主題聖句:「イエスはすぐ彼らに話しかけられた。『安心しなさい。わたしだ。恐れることはない。』」                  

  マタイによる福音書第1427

                   

 

  自分としてはひたすら努力しているのに、前に進まずどうにもできない事態に出くわすことがあるのではないでしょうか。今読みます聖書の箇所の弟子たちも、自分の力ではどうにもできない状況に出くわしたのです。それをどう乗り越えたのか、どう助けられたのかを見ていきたい。

 

弟子たちは、主イエスに強いられて、自分たちだけで舟に乗って向こう岸に向かうように指示され、ガリラヤ湖を渡り始めていました。主イエスは一人になって山で祈りの時を持たれていました。そんな時、突然、逆風が襲ってきて、舟は前に進めなくなり、強風に吹き戻される状態になりました。

 

そんな状態が夜明け前(午前3時ごろ)まで続きました。弟子たちはどんな気持ちで、何とかしようともがき苦しんでいたのでしょうか。そんな時に、何かわからないのですが、白い物体が自分たちの方に近づいてきたのです。それは湖の上を歩いてどんどん近づいてきます。
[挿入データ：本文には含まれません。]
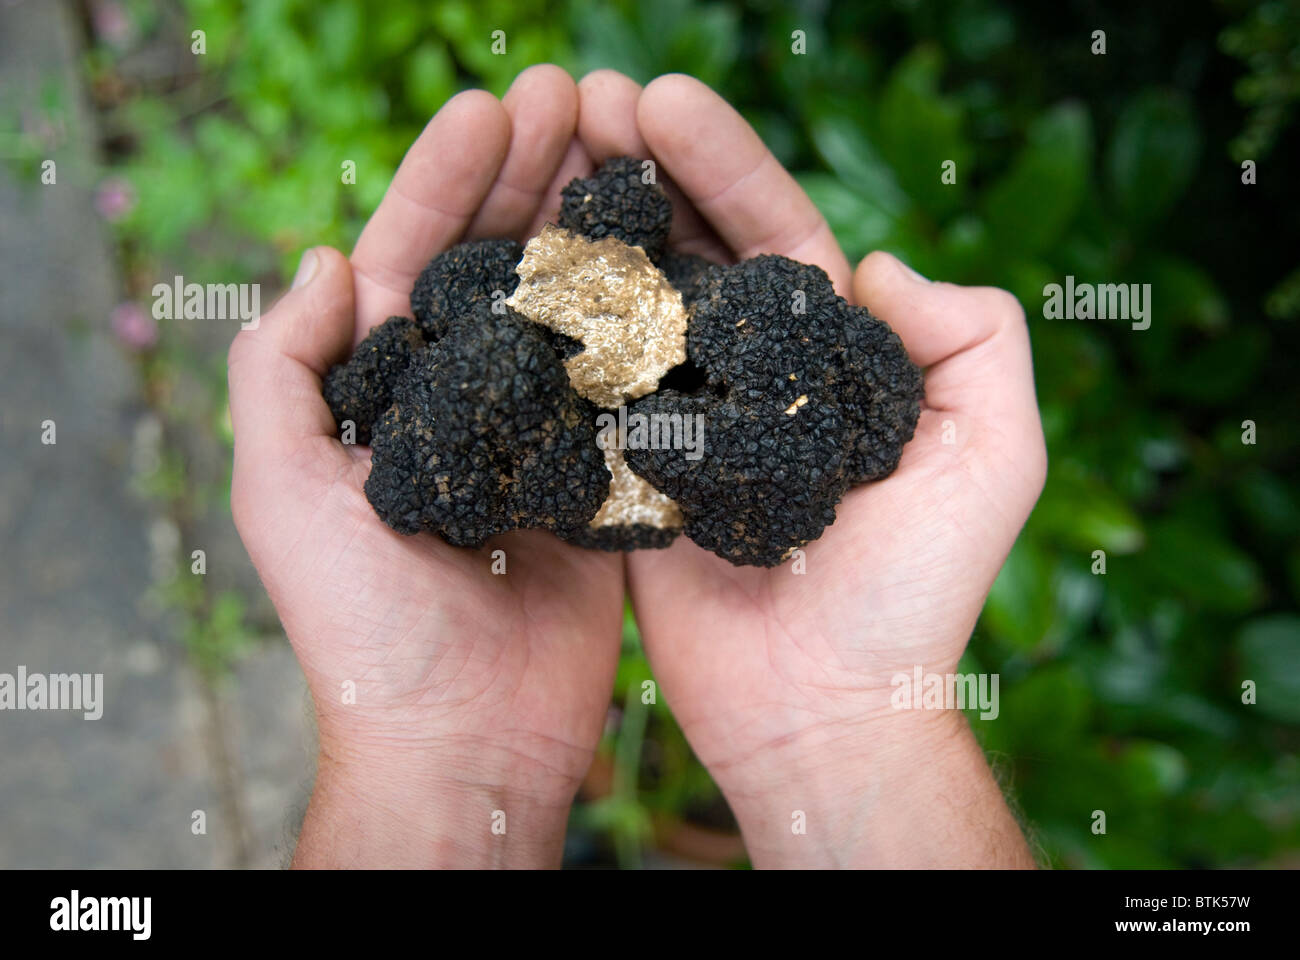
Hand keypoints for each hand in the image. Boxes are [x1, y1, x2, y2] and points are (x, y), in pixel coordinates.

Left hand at [228, 66, 623, 867]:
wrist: (466, 738)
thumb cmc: (363, 628)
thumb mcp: (283, 493)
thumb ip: (281, 373)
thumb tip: (324, 259)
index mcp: (383, 393)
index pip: (411, 256)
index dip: (447, 178)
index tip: (492, 103)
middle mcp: (463, 400)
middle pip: (498, 263)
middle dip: (532, 175)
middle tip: (578, 93)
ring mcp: (539, 432)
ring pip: (569, 303)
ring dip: (594, 222)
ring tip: (629, 142)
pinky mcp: (603, 473)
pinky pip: (627, 377)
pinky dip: (649, 312)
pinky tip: (678, 250)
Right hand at [578, 72, 1046, 866]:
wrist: (823, 708)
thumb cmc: (916, 594)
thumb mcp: (992, 455)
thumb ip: (973, 341)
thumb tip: (879, 262)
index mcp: (830, 358)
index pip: (773, 232)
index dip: (720, 161)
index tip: (659, 97)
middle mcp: (751, 378)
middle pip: (690, 249)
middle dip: (638, 169)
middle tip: (580, 100)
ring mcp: (681, 423)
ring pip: (629, 302)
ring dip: (585, 225)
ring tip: (535, 151)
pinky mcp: (624, 474)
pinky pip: (584, 386)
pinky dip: (551, 323)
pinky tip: (510, 260)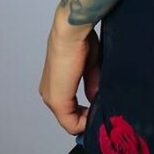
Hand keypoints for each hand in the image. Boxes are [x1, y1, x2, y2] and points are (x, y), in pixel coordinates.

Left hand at [38, 21, 101, 135]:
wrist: (72, 31)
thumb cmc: (80, 40)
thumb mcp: (90, 66)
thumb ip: (92, 84)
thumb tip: (96, 98)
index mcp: (56, 84)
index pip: (69, 109)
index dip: (86, 113)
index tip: (101, 110)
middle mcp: (49, 93)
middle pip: (70, 117)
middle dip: (87, 117)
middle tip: (104, 114)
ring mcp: (51, 98)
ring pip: (70, 121)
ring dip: (86, 119)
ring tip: (102, 112)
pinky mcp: (57, 100)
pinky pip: (71, 123)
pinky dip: (85, 122)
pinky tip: (96, 114)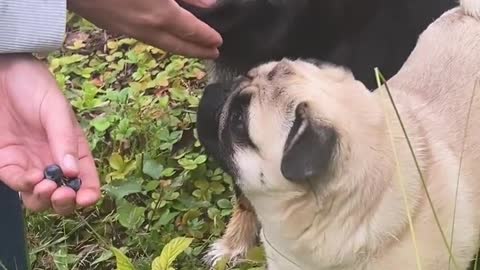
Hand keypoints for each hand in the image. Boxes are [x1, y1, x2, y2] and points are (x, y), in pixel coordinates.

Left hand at [0, 54, 100, 215]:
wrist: (3, 73)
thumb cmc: (35, 86)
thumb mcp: (56, 110)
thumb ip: (64, 140)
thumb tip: (73, 172)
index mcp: (74, 150)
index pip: (86, 179)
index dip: (89, 193)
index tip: (87, 199)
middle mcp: (54, 162)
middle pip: (63, 196)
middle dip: (65, 202)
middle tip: (63, 193)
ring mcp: (30, 164)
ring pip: (39, 198)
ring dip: (44, 199)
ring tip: (46, 186)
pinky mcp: (7, 163)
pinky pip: (16, 183)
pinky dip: (24, 186)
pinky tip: (31, 178)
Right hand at [67, 0, 221, 58]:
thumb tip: (208, 5)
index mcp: (161, 14)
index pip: (191, 30)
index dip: (206, 37)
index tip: (218, 43)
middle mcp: (147, 28)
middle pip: (178, 46)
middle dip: (197, 52)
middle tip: (212, 55)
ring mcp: (129, 30)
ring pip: (162, 45)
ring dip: (180, 49)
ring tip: (193, 50)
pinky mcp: (114, 27)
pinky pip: (147, 39)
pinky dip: (163, 42)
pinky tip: (164, 38)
彼らはそれを恐怖と感じ、思わず幽霊だと叫びました。まさにその時、白い物体から力強い声がかかりました。「安心しなさい。わたしだ。恐れることはない。」

 

声の主は、自分たちを導いてくださっているあの主イエスその方でした。主イエスが、自分たちを助けるために来て下さったのです。「わたしだ」と言われた主イエスが、共にいてくださるのです。そうと分かって恐れから安心に変わりました。私たちの人生にも、前に進めなく行き詰まりを覚えて、もがき苦しむことがあります。そんな時、弟子たちと同じように、恐れや不安と不信仰に陥ってしまうかもしれません。そういう私たちに、主イエスは近づいてくださり、安心しなさい、わたしが共にいると呼びかけて下さいます。